The post-Korean War era gave Fort Huachuca a new mission: electronic warfare. The Army's Electronic Proving Ground opened in 1954, testing everything from radios to radar systems. The Army Security Agency established a test center in 1960. The Electronic Warfare School followed in 1966, the same year the Vietnam War drove massive demand for communications specialists. By 1967, Fort Huachuca had become headquarters for the U.S. Army Strategic Communications Command. Today it hosts NETCOM, the Army Network Enterprise Technology Command, responsible for cyberspace operations across the service. A tethered radar balloon floats above Garden Canyon, scanning for drug traffickers' aircraft crossing from Mexico.

Where Spies Go to School

Fort Huachuca is the center of Army military intelligence training. The 111th Military Intelligence Brigade teaches officer and warrant officer courses in human intelligence, imagery analysis, and electronic surveillance. The U.S. Army Intelligence Museum displays artifacts from a century of espionage, including an Enigma Code machine and a section of the Berlin Wall. Until 2006, the Army's drone program was headquartered here.
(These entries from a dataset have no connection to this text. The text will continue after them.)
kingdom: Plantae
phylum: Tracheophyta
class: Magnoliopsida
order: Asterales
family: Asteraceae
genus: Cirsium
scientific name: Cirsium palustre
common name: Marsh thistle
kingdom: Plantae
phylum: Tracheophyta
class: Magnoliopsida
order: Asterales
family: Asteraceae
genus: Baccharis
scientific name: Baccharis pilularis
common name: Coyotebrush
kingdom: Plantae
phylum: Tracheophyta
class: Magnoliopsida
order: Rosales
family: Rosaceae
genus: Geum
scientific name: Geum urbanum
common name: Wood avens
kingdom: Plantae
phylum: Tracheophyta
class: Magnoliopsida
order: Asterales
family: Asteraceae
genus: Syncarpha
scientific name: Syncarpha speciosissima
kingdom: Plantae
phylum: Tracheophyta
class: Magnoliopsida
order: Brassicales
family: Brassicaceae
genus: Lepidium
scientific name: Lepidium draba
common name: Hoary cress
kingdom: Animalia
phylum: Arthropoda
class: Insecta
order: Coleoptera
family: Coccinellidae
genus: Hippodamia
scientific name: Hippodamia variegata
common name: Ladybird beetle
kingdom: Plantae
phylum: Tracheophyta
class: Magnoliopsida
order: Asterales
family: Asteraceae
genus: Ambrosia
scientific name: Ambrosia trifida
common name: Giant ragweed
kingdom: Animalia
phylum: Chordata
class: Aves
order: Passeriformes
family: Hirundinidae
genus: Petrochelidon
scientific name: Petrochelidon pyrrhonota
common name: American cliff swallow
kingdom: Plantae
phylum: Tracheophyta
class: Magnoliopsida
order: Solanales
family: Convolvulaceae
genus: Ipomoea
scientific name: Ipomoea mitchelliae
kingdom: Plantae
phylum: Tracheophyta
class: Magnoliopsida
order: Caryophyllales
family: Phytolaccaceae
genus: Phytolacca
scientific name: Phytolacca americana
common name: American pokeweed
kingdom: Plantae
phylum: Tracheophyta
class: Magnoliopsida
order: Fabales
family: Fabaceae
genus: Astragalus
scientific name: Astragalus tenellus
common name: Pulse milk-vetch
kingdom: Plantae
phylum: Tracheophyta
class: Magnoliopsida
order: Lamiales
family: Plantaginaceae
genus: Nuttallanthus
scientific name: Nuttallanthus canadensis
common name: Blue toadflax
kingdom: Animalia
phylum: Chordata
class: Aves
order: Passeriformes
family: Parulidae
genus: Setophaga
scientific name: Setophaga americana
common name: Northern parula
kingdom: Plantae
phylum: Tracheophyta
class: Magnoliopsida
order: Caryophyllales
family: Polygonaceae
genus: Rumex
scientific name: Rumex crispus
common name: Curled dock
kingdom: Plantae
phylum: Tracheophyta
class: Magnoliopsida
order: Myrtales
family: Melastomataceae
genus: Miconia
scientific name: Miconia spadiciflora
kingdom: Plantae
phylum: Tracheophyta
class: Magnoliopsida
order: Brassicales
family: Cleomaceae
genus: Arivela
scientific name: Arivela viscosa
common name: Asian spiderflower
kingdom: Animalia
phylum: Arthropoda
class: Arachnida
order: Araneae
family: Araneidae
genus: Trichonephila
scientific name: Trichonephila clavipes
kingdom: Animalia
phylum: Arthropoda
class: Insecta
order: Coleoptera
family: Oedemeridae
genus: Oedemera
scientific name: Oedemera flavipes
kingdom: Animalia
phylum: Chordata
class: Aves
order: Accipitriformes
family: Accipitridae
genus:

Over 18,000 people work on post during weekday hours, a mix of 6,500 active duty soldiers, 7,400 family members, and 5,000 civilian employees. The runway at Libby Army Airfield, shared with Sierra Vista Municipal Airport, was once designated as an emergency landing site for the Space Shuttle, though it was never needed.

From the Air

Located at 31.56°N, 110.35°W at the northern end of the Huachuca Mountains in southeastern Arizona, approximately 70 miles southeast of Tucson and 15 miles north of the Mexican border. Libby Army Airfield shares runway 08/26 with Sierra Vista Municipal Airport (KFHU). The installation covers significant acreage and is clearly visible from altitude, with the distinctive layout of military buildings, housing areas, and the large runway complex. A tethered aerostat (radar balloon) is often visible northeast of Garden Canyon. The Huachuca Mountains provide dramatic terrain to the south. Caution: active military airspace and restricted areas in vicinity.